** Problem description **
Please return every line of the records below that holds the word "elbow".
┌─ Data shown
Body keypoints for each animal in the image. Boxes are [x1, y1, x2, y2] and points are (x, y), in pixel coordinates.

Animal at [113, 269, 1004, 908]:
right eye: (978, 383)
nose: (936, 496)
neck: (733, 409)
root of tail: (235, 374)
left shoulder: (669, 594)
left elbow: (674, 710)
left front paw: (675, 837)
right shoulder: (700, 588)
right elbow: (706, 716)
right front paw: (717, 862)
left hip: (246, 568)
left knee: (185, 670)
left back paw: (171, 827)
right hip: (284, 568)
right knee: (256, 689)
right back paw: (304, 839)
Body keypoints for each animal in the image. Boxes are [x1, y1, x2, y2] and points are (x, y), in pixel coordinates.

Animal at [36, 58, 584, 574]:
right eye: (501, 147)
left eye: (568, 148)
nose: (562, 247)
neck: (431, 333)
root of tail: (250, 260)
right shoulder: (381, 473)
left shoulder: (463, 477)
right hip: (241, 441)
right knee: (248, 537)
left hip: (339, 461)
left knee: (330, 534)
└─
┌─ Data shown
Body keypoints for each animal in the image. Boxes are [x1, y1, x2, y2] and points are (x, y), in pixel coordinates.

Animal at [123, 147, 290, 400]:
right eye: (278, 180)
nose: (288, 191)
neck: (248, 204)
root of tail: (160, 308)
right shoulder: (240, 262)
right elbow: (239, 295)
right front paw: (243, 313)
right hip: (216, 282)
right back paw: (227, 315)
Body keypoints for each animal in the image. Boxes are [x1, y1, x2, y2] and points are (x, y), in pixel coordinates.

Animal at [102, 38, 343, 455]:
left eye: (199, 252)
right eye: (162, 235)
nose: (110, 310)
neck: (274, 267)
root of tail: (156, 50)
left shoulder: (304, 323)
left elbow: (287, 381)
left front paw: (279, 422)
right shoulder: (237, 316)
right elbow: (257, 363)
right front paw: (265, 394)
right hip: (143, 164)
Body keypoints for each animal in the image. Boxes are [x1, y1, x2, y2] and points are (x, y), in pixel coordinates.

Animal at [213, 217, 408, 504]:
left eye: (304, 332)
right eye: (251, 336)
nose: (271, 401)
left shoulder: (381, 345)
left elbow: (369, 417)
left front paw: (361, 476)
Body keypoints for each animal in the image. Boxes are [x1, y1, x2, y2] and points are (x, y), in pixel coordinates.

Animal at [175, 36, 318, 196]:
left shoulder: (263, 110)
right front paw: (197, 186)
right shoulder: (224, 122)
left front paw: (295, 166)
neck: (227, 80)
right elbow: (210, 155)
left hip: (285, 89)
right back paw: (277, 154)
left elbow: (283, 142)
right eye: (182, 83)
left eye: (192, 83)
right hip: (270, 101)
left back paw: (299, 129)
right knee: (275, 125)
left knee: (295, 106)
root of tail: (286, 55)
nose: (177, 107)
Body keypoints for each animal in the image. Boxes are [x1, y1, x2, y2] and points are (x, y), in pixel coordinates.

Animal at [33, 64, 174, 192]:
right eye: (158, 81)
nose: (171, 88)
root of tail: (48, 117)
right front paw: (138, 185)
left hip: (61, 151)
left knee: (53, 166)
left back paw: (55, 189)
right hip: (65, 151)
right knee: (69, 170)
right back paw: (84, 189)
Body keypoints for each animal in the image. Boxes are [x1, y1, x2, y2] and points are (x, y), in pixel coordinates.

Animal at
└─
┌─ Data shown
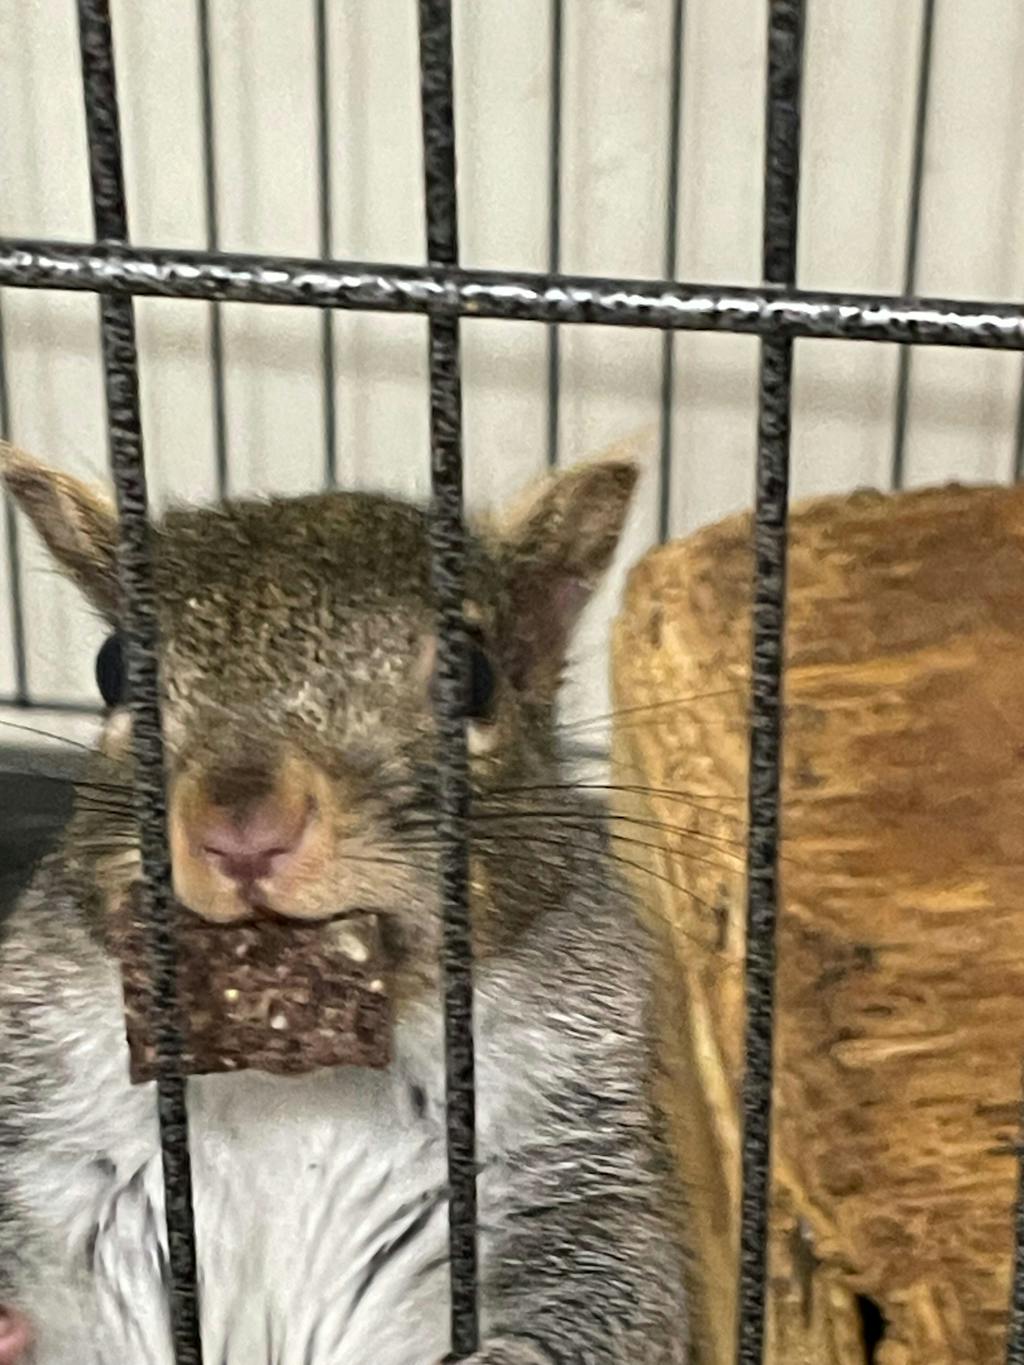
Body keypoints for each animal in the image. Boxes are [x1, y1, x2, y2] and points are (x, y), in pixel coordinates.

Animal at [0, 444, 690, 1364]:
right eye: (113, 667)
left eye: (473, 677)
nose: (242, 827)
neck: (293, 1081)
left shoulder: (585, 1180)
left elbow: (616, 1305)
└─
** Finished task **
left elbow: (674, 710)
right elbow: (706, 716)
right elbow: (239, 295)
left elbow: (287, 381)
right elbow: (257, 363)
left elbow: (369, 417)
right elbow: (210, 155)
left elbow: (283, 142)
left elbow: (616, 1305)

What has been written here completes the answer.